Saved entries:
• • • •
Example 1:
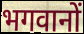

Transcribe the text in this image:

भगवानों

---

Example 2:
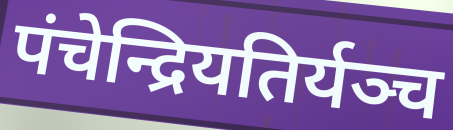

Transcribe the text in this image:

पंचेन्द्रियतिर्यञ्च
• • • •
» **INSTRUCTIONS FOR THE TASK**: Copy the data above word for word. Pictures stay out.

» **SOLUTION TO THIS TASK**:
Example 1:

Transcribe the text in this image:

भगवानों

---

Example 2:

Transcribe the text in this image:

पंचेन्द्रियतिर्यञ्च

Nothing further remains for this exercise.